- What to do
Repeat every line of the records below word for word, keeping the original order and line breaks.

- Information shown
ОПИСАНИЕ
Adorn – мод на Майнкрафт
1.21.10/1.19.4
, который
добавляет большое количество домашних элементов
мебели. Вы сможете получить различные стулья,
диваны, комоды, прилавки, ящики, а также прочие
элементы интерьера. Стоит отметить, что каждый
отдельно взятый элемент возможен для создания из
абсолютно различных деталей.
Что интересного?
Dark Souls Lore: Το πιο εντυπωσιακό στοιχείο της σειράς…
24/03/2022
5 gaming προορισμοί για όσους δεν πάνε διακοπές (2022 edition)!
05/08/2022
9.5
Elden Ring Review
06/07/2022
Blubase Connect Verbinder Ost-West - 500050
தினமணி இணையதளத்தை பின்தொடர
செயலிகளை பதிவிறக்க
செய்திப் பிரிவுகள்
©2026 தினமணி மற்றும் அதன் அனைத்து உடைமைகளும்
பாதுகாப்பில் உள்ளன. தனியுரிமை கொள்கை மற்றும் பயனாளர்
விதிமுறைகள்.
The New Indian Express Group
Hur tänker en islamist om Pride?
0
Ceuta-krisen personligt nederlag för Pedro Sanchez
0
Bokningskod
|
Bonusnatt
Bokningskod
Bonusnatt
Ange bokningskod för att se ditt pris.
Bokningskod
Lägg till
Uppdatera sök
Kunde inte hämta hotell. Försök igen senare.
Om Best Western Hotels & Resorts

- Solution to the problem
ОПИСАНИЕ
Adorn – мод на Майнкрафт
1.21.10/1.19.4
, который
добавляет большое количество домашних элементов
мебели. Вы сможете получить различные стулья,
диваны, комоды, прилавки, ящики, а также прочие
элементы интерьера. Стоит отметить, что каждый
отдельно взятый элемент возможен для создания из
абсолютно различных деталей.
Что интересного?
Dark Souls Lore: Το πιο εντυπωσιακό στοιχείο της σειράς…
24/03/2022
5 gaming προορισμοί για όσους δεν πάνε διακοπές (2022 edition)!
05/08/2022
9.5
Elden Ring Review
06/07/2022
Blubase Connect Verbinder Ost-West - 500050
தினமணி இணையதளத்தை பின்தொடர
செயலிகளை பதிவிறக்க
செய்திப் பிரிவுகள்
©2026 தினமணி மற்றும் அதன் அனைத்து உடைமைகளும்
பாதுகாப்பில் உள்ளன. தனியுரிமை கொள்கை மற்றும் பயனாளர்
விதிமுறைகள்.
The New Indian Express Group
Hur tänker en islamist om Pride?
0
Ceuta-krisen personligt nederlag för Pedro Sanchez
0
Bokningskod
|
Bonusnatt
Bokningskod
Bonusnatt
Ange bokningskod för att se ditt pris.
Bokningskod
Lägg till
Uppdatera sök
Kunde inte hämta hotell. Försök igen senare.
Om Best Western Hotels & Resorts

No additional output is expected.